2. Jazū‘an جَزُوْعًا (al-Ma‘ārij/70: 20)
Kata jazū‘ berasal dari kata al-jaz‘, terambil dari kata jazi‘a-yajza‘u-jaza‘an , yang berarti kesedihan yang mendalam. Kata ini merupakan bagian dari kata al-huzn (kesedihan), al-huzn lebih umum sedangkan al-jaz‘ menunjukkan arti sangat (mubālagah). Al-Jaz‘ adalah kesedihan yang bisa memutuskan harapan seseorang dan bisa menimbulkan sifat berkeluh kesah. Asal maknanya adalah memutuskan tali dari tengah-tengahnya. Jaz‘u al-wādi diartikan dengan sungai yang terputus. Al-Jaz‘ juga digunakan untuk kharaj yang berubah warna, seakan-akan warna aslinya terputus. Lahm mujazza‘ diistilahkan untuk daging yang memiliki dua warna. Al-Jāzi‘ sebutan untuk tiang penyangga yang berada di tengah rumah, dinamakan demikian seakan-akan kayu tersebut terpotong. Dari makna-makna ini bisa disimpulkan bahwa kata al-jaz‘ berkisar pada arti keterputusan baik bersifat fisik atau non fisik.
Dalam konteks ayat ini, seperti yang dijelaskan di atas bahwa sifat manusia ketika dia mendapatkan kesusahan atau keburukan maka dia akan berkeluh kesah, merasa sedih dan berputus asa. Ia beranggapan bahwa apa yang dia lakukan, tidak memiliki arti sama sekali tatkala harapannya tidak tercapai.
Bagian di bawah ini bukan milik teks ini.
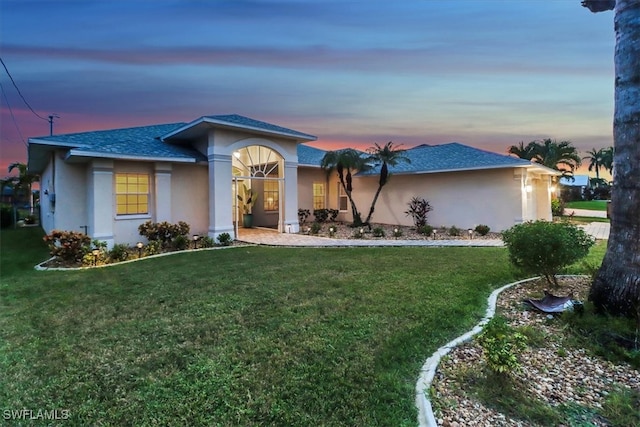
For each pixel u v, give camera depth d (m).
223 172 14.52
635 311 4.61
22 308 5.83
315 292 6.58
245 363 3.87
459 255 10.67
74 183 13.09
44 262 10.32
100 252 10.49
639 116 4.66
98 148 12.00
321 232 17.41
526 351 4.22
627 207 4.79
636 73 4.70
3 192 30.67
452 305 5.77
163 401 3.18
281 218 17.20
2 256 11.62
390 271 8.34
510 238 7.18
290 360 3.92
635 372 3.73
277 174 20.19
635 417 2.96
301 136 16.55
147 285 7.22
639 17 4.68
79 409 3.09
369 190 22.09
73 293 6.71
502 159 16.83
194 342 4.42
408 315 5.31
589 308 5.05
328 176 23.53
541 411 3.03
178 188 14.65
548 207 20.12
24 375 3.67
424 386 3.41
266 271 8.43
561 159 30.45
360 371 3.67
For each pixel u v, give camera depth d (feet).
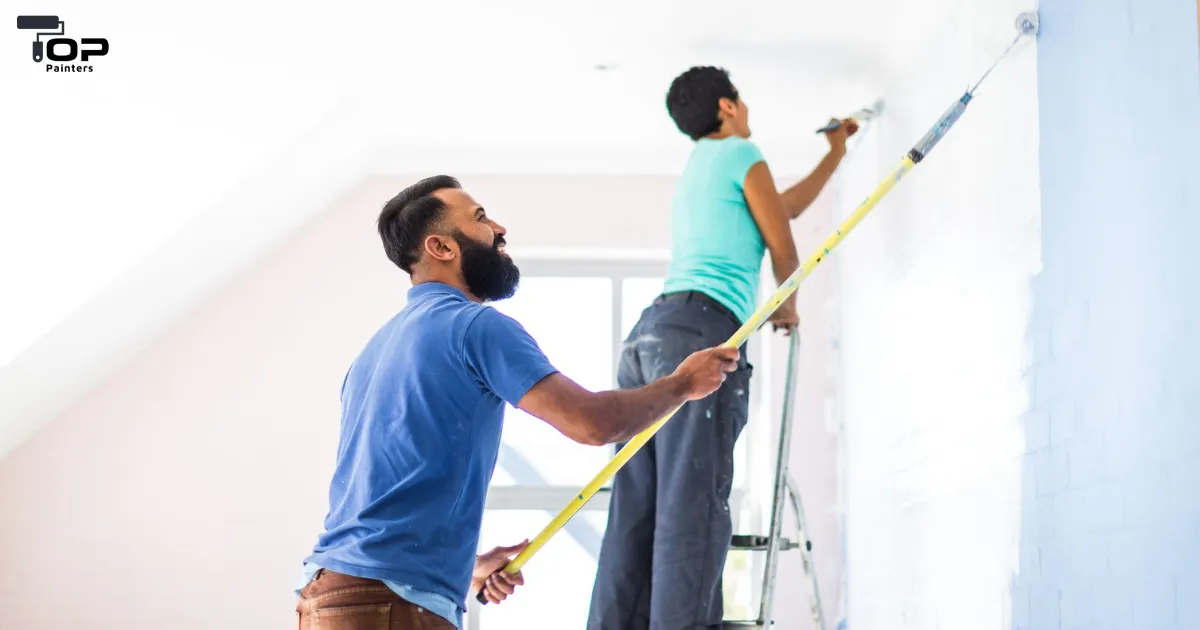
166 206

Berkeluh kesah ketika disentuh oleh keburukan akan berakibat pada ketidakseimbangan sifat manusia, dan yang muncul adalah perasaan-perasaan minor dan sikap apatis terhadap sesuatu.
3. Manū‘an مَنُوْعًا (al-Ma‘ārij/70 : 21)
Kata manū‘ berasal dari kata mana‘a-yamna‘u-man‘an yang berarti melarang, antonim dari kata ‘aṭiyyah (pemberian). Rajul māni‘ atau rajul mannā‘ berarti seseorang yang sangat kikir. Māni‘ adalah sesuatu yang terlarang, makān māni‘ (tempat terlarang). Fulan żū manā‘ah berarti seseorang yang memiliki kekuatan untuk bisa melarang). Imraat māni‘ah berarti perempuan yang bisa menjaga dirinya (afifah) dari perbuatan terlarang. Dari sini juga lahir makna mencegah, menampik, dan menghalangi. Sesuatu yang sangat kukuh dan tidak dapat dimasuki disifati dengan māni‘. Dalam Al-Qur’an, kata ini dengan berbagai bentuk turunannya terulang sebanyak 17 kali. Semuanya cenderung negatif, seperti menghalang-halangi mengingat Allah di masjid (al-Baqarah/2: 114), menghalangi orang lain untuk beriman (al-Isrā’/17: 94), enggan melakukan sujud (al-A‘rāf/7: 12), membela orang-orang kafir, tidak mau mengikuti seruan para nabi dan lain-lain. Ada satu kata yang dikemukakan dalam bentuk positif (al-Wāqi‘ah/56: 33), tetapi ini pun diungkapkan dalam bentuk negatif.
Dalam konteks ayat ini, Allah menjelaskan sisi negatif dari manusia yaitu jika ia mendapatkan kebaikan, maka ia akan bersikap kikir (manū‘). Dan memang itulah sifat manusia, jika mendapat kenikmatan atau rezeki, dia akan lupa bersedekah untuk orang lain. Atau ketika kenikmatan didapat, dia lupa bahwa kenikmatan itu datangnya dari Allah sehingga penggunaannya pun tidak sesuai dengan apa yang telah diperintahkan-Nya. Atau dia merasa bahwa segala kenikmatan yang didapat adalah hasil dari upayanya sendiri sehingga ia pun menjadi kikir.